Der Punkt zwischen Windmilling und Schleppgas kann den Motorausfall mit stehendem Prop simulieren, er ist aber für den Motor wegen den Lastwechseln mindestens so schädlich wie das Windmilling, wenn nicht noch mehr. Ein klein wenig Schub sollte es schon sein, das hört man bei mir am Auspuffgeräusch.
Vorgenanntes ist meine rein persönliche Meinung/Erfahrung - ich lerne noch dazu. Greetings
Flying Hood schrieb:.... für die Theorie wirst Du keinerlei Nachweise finden und daher bleibt es eine Theorie.
Keine Panik, der ROTAX kann schon was ab aber gut tut es ihm nicht.
Das ist genauso, wie wenn ich vermute, dass, wenn ich eine Zigarette rauche, ich 25 Tage eher sterbe.
Viele Grüße
vom Bodenpersonal im Unruhestand
Ralf
t-h-w schrieb:Ich weiß es ist "anekdotische Evidenz" und damit hoch unwissenschaftlich. Aber bei uns im Verein (4 Rotaxe) hatten wir in den letzten ~ 5 Jahren 4 mal Probleme mit Motorausfällen/Schäden mit signifikantem Leistungsabfall. Alle waren im Anfangssteigflug bei Vollgas und endeten glücklicherwiese in einer verkürzten Platzrunde. Motorausfall im Endanflug hatten wir im Verein noch keinen einzigen.
Warum fällt bei euch immer der Motor nur im Endanflug aus?
Just my 2 cents.
Michael_B schrieb:Same here… Im Gegenteil, bei wenig Gas kam er wieder zu Bewusstsein.Chris
Alle waren im Anfangssteigflug bei Vollgas
Flying Hood schrieb:ja, bei Motoren mit luftgekühlten ZylinderKÖPFEN.
Der Begriff heißt nun mal so
Er gilt aber nicht für wassergekühlte Köpfe.
Flying Hood schrieb:das ist allerdings sicher :-)
meine rein persönliche Meinung
Michael_B schrieb:.... und hatten mit Sicherheit Probleme mit ausreichender Kraftstoffversorgung....
Alle waren im Anfangssteigflug bei Vollgas
Viele Grüße
vom Bodenpersonal im Unruhestand
Ralf
Niemand wird bezweifeln, dass ein Motor bei Schleppgas im Endteil (wie in jeder anderen Flugphase auch) ausfallen kann, natürlich kann er das. Es ist halt nur sehr sehr unwahrscheinlich.

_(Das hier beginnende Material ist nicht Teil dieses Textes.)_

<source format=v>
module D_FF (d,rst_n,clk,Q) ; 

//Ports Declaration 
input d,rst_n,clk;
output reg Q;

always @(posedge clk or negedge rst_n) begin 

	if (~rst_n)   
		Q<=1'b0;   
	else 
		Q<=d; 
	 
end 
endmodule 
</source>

Man sollte sich nur bewusst sein, dass man auch bei Anflug im Leerlauf die Schwelle dann nicht erreicht und nicht anfangen, "rumzuwürgen", weil das muss doch gehen, das ist doch wie vorher hunderte Male im Leerlauf durchgespielt, usw. Die Fahrt NICHT wegziehen im Bestreben, die Schwelle doch noch irgendwie zu erreichen, die Klappen nicht einfahren um den Gleitpfad zu strecken oder sonstwelche Kunstgriffe versuchen, sondern lieber vorher kontrolliert zu Boden gehen. Fly the airplane.
Chris
Michael_B schrieb:Völlig andere Baustelle, siehe die Untersuchungen von LSVRP/BwVL & Co, die dann im 2x revidierten SB-912-079 mündeten.

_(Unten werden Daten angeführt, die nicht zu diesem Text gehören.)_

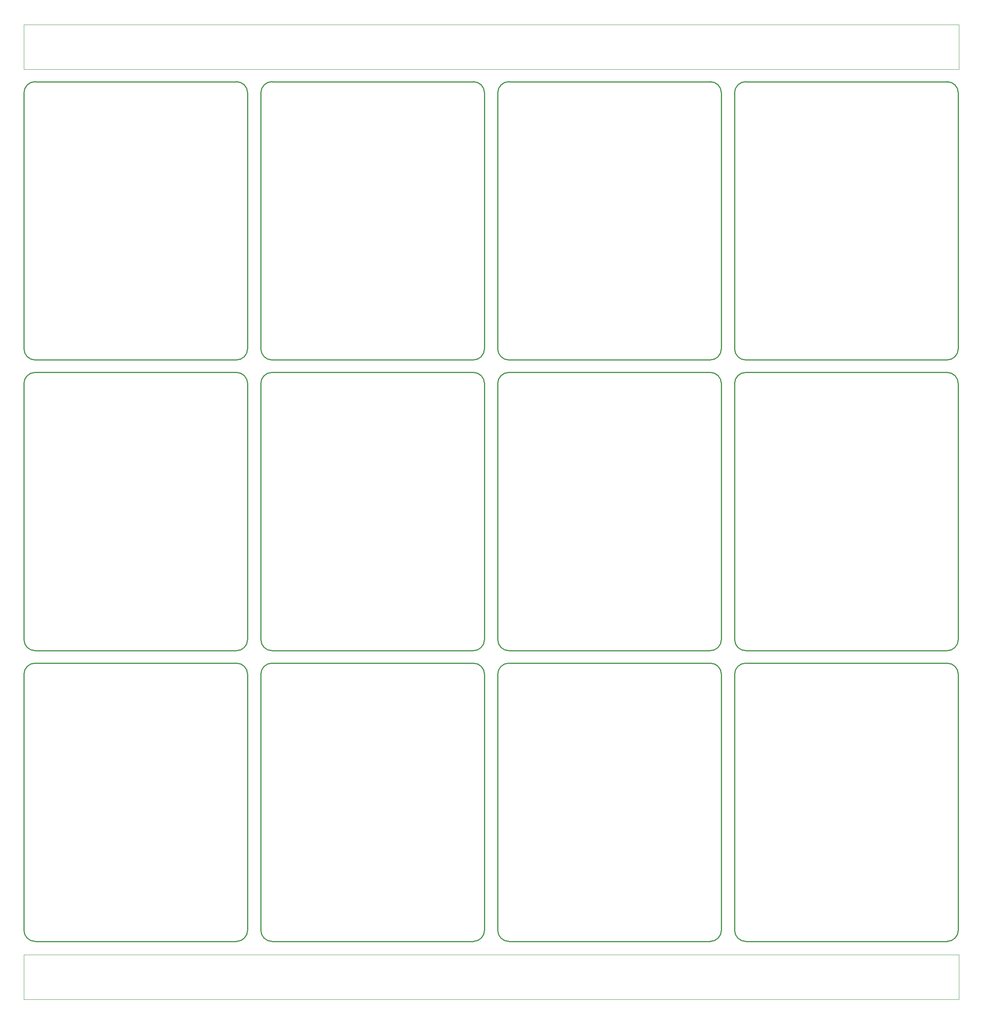
<source format=gm1>
%MOIN*%
%OFA0B0*%
%FSLAX44Y44*%
%IPPOS*%
%LPD*%
%ADD13C,0.001*%
%ADD24C,0.001*%
%ADD25C,0.01*%
%ADD26C,0.01*%
%ADD27C,0.01*%
%ADD28C,0.01*%
%ADD29C,0.01*%
%ADD30C,0.01*%
%ADD31C,0.01*%
%ADD32C,0.01*%
%ADD33C,0.01*%
%ADD34C,0.01*%
%ADD35C,0.01*%
%ADD36C,0.01*%
G01*
G75*
D13*
X00082346Y00003937D02*
X00000000Y00003937D01*
X00082346Y00003937D02*
X00082346Y00000000D01*
X00000000Y00000000D01*
X00000000Y00003937D02*
X00000000Y00000000D01*
G04 next file*
G04 Layer_Color=16711935*
G04 skipping 71
G01*
G75*
D24*
X00000000Y00081889D02*
X00082346Y00081889D01*
X00000000Y00081889D02*
X00000000Y00085826D01*
X00082346Y00085826D01*
X00082346Y00081889D02*
X00082346Y00085826D01*
G04 next file*
G04 Layer_Color=16711935*
G04 skipping 71
G01*
G75*
D25*
X00000984Y00029613D02*
G03*
X00000000Y00028629J-00000984D01*
G01*
X00019700Y00028629D02*
G03*
X00018716Y00029613I-00000984D01*
G01*
X00018716Y00005118D02*
G03*
X00019700Y00006102J00000984D01*
G01*
X00000000Y00006102D02*
G03*
X00000984Y00005118I00000984D01*
G01*
X00000984Y00029613D02*
X00018716Y00029613D01*
X00000984Y00005118D02*
X00018716Y00005118D01*
X00019700Y00006102D02*
X00019700Y00028629D01*
X00000000Y00006102D02*
X00000000Y00028629D01*
G04 next file*
G04 Layer_Color=16711935*
G04 skipping 71
G01*
G75*
D26*
X00021850Y00029613D02*
G03*
X00020866Y00028629J-00000984D01*
G01*
X00040566Y00028629D02*
G03*
X00039582Y00029613I-00000984D01*
G01*
X00039582Y00005118D02*
G03*
X00040566Y00006102J00000984D01*
G01*
X00020866Y00006102D02*
G03*
X00021850Y00005118I00000984D01*
G01*
X00021850Y00029613D02*
X00039582Y00029613D01*
X00021850Y00005118D02*
X00039582Y00005118D01*
X00040566Y00006102D02*
X00040566Y00028629D01*
X00020866Y00006102D02*
X00020866Y00028629D01*
G04 next file*
G04 Layer_Color=16711935*
G04 skipping 71
G01*
G75*
D27*
X00042716Y00029613D02*
G03*
X00041732Y00028629J-00000984D01*
G01*
X00061433Y00028629D02*
G03*
X00060448Y00029613I-00000984D01*
G01*
X00060448Y00005118D02*
G03*
X00061433Y00006102J00000984D01*
G01*
X00041732Y00006102D02*
G03*
X00042716Y00005118I00000984D01*
G01*
X00042716Y00029613D02*
X00060448Y00029613D01*
X00042716Y00005118D02*
X00060448Y00005118D01*
X00061433Y00006102D02*
X00061433Y00028629D01*
X00041732Y00006102D02*
X00041732Y00028629D01*
G04 next file*
G04 Layer_Color=16711935*
G04 skipping 71
G01*
G75*
D28*
X00063582Y00029613D02*
G03*
X00062598Y00028629J-00000984D01*
G01*
X00082299Y00028629D02*
G03*
X00081314Y00029613I-00000984D01*
G01*
X00081314Y00005118D02*
G03*
X00082299Y00006102J00000984D01*
G01*
X00062598Y00006102D02*
G03*
X00063582Y00005118I00000984D01*
G01*
X00063582Y00029613D02*
X00081314Y00029613D01*
X00063582Y00005118D02*
X00081314Y00005118D01*
X00082299Y00006102D02*
X00082299Y00028629D01*
X00062598Y00006102D02*
X00062598Y00028629D01*
G04 next file*
G04 Layer_Color=16711935*
G04 skipping 71
G01*
G75*
D29*
X00000984Y00055203D02*
G03*
X00000000Y00054219J-00000984D01*
G01*
X00019700Y00054219D02*
G03*
X00018716Y00055203I-00000984D01*
G01*
X00018716Y00030708D02*
G03*
X00019700Y00031692J00000984D01*
G01*
X00000000Y00031692D02*
G03*
X00000984Y00030708I00000984D01*
G01*
X00000984Y00055203D02*
X00018716Y00055203D01*
X00000984Y00030708D02*
X00018716Y00030708D01*
X00019700Y00031692D02*
X00019700Y00054219D01*
X00000000Y00031692D02*
X00000000Y00054219D01*
G04 next file*
G04 Layer_Color=16711935*
G04 skipping 71
G01*
G75*
D30*
X00021850Y00055203D02*
G03*
X00020866Y00054219J-00000984D01*
G01*
X00040566Y00054219D02*
G03*
X00039582Y00055203I-00000984D01*
G01*
X00039582Y00030708D02*
G03*
X00040566Y00031692J00000984D01*
G01*
X00020866Y00031692D02*
G03*
X00021850Y00030708I00000984D01*
G01*
X00021850Y00055203D02*
X00039582Y00055203D01*
X00021850Y00030708D02*
X00039582Y00030708D01*
X00040566Y00031692D02*
X00040566Y00054219D01*
X00020866Y00031692D02*
X00020866Y00054219D01*
G04 next file*
G04 Layer_Color=16711935*
G04 skipping 71
G01*
G75*
D31*
X00042716Y00055203D02*
G03*
X00041732Y00054219J-00000984D01*
G01*
X00061433Y00054219D02*
G03*
X00060448Y00055203I-00000984D01*
G01*
X00060448Y00030708D02*
G03*
X00061433Y00031692J00000984D01*
G01*
X00041732Y00031692D02*
G03*
X00042716Y00030708I00000984D01*
G01*
X00042716Y00055203D02*
X00060448Y00055203D01*
X00042716Y00030708D02*
X00060448Y00030708D01*
X00061433Y00031692D02*
X00061433Y00054219D01*
X00041732Y00031692D02*
X00041732Y00054219D01*
G04 next file*
G04 Layer_Color=16711935*
G04 skipping 71
G01*
G75*
D32*
X00063582Y00055203D02*
G03*
X00062598Y00054219J-00000984D01*
G01*
X00082299Y00054219D02*
G03*
X00081314Y00055203I-00000984D01*
G01*
X00081314Y00030708D02*
G03*
X00082299Y00031692J00000984D01*
G01*
X00062598Y00031692D02*
G03*
X00063582Y00030708I00000984D01*
G01*
X00063582Y00055203D02*
X00081314Y00055203D01*
X00063582Y00030708D02*
X00081314Y00030708D01*
X00082299Y00031692D02*
X00082299Y00054219D01*
X00062598Y00031692D02*
X00062598Y00054219D01*
G04 next file*
G04 Layer_Color=16711935*
G04 skipping 71
G01*
G75*
D33*
X00000984Y00080794D02*
G03*
X00000000Y00079810J-00000984D01*
G01*
X00019700Y00079810D02*
G03*
X00018716Y00080794I-00000984D01*
G01*
X00018716Y00056299D02*
G03*
X00019700Y00057283J00000984D01*
G01*
X00000000Y00057283D02*
G03*
X00000984Y00056299I00000984D01*
G01*
X00000984Y00080794D02*
X00018716Y00080794D01*
X00000984Y00056299D02*
X00018716Y00056299D01*
X00019700Y00057283D02*
X00019700Y00079810D01*
X00000000Y00057283D02*
X00000000Y00079810D01*
G04 next file*
G04 Layer_Color=16711935*
G04 skipping 71
G01*
G75*
D34*
X00021850Y00080794D02*
G03*
X00020866Y00079810J-00000984D01*
G01*
X00040566Y00079810D02*
G03*
X00039582Y00080794I-00000984D01*
G01*
X00039582Y00056299D02*
G03*
X00040566Y00057283J00000984D01*
G01*
X00020866Y00057283D02*
G03*
X00021850Y00056299I00000984D01*
G01*
X00021850Y00080794D02*
X00039582Y00080794D01*
X00021850Y00056299D02*
X00039582Y00056299D01*
X00040566Y00057283D02*
X00040566Y00079810D01*
X00020866Y00057283D02*
X00020866Y00079810D01*
G04 next file*
G04 Layer_Color=16711935*
G04 skipping 71
G01*
G75*
D35*
X00042716Y00080794D02*
G03*
X00041732Y00079810J-00000984D01*
G01*
X00061433Y00079810D02*
G03*
X00060448Y00080794I-00000984D01*
G01*
X00060448Y00056299D02*
G03*
X00061433Y00057283J00000984D01*
G01*
X00041732Y00057283D02*
G03*
X00042716Y00056299I00000984D01*
G01*
X00042716Y00080794D02*
X00060448Y00080794D01*
X00042716Y00056299D02*
X00060448Y00056299D01*
X00061433Y00057283D02*
X00061433Y00079810D01*
X00041732Y00057283D02*
X00041732Y00079810D01*
G04 next file*
G04 Layer_Color=16711935*
G04 skipping 71
G01*
G75*
D36*
X00063582Y00080794D02*
G03*
X00062598Y00079810J-00000984D01*
G01*
X00082299Y00079810D02*
G03*
X00081314Y00080794I-00000984D01*
G01*
X00081314Y00056299D02*
G03*
X00082299Y00057283J00000984D01*
G01*
X00062598Y00057283D02*
G03*
X00063582Y00056299I00000984D01*
G01*
X00063582Y00080794D02*
X00081314Y00080794D01*
X00063582Y00056299D02*
X00081314Y00056299D01*
X00082299Y00057283D02*
X00082299Y00079810D01*
X00062598Y00057283D02*
X00062598Y00079810D01*
M02*
</source>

Alle waren im Anfangssteigflug bei Vollgas
Chris schrieb:
die Klappen nicht einfahren um den Gleitpfad zu strecken
Warum eigentlich nicht, in der Theorie? Bringt nur 10 Meter oder ich falle runter weil sowieso schon zu langsam?
In der Praxis hätte ich überhaupt keine Kapazität dafür. Ich brauche ja 2 Sekunden bis ich merke daß was faul ist... dann >3 Sekunden um zu erkennen dass der Motor aus ist und Nase runter. Da ist aber schon der Acker ′zum Greifen nah′. Vergiß es.
Deine Idee oben mit ′Gleitwinkel erfliegen bei Leerlauf/Motor aus/windmilling/stehende Latte′ ist super. Mach ich mal mit FL, weil ich so ein Hasenfuß bin und aber auch alt werden will.
Wobei ich mich schon unwohl dabei fühle einen funktionierenden Motor vorsätzlich abzuschalten. Und erfolgreich auch wieder anzulassen.
Vorsätzlich Tank leerfliegen... Motor hustet.... Nase runter, Spritpumpe an, umschalten auf anderen Tank, finde ich dagegen harmlos.
Maraio schrieb:Vor allem letzteres.
Bringt nur 10 Meter oder ich falle runter weil sowieso schon zu langsam?
Maraio schrieb:Das macht man schön hoch und wenn man auf Nummer sicher gehen will, mit einer laaaangen Bahn unter sich... :)
Wobei ich mich schon unwohl dabei fühle einen funktionierenden Motor vorsätzlich abzuschalten.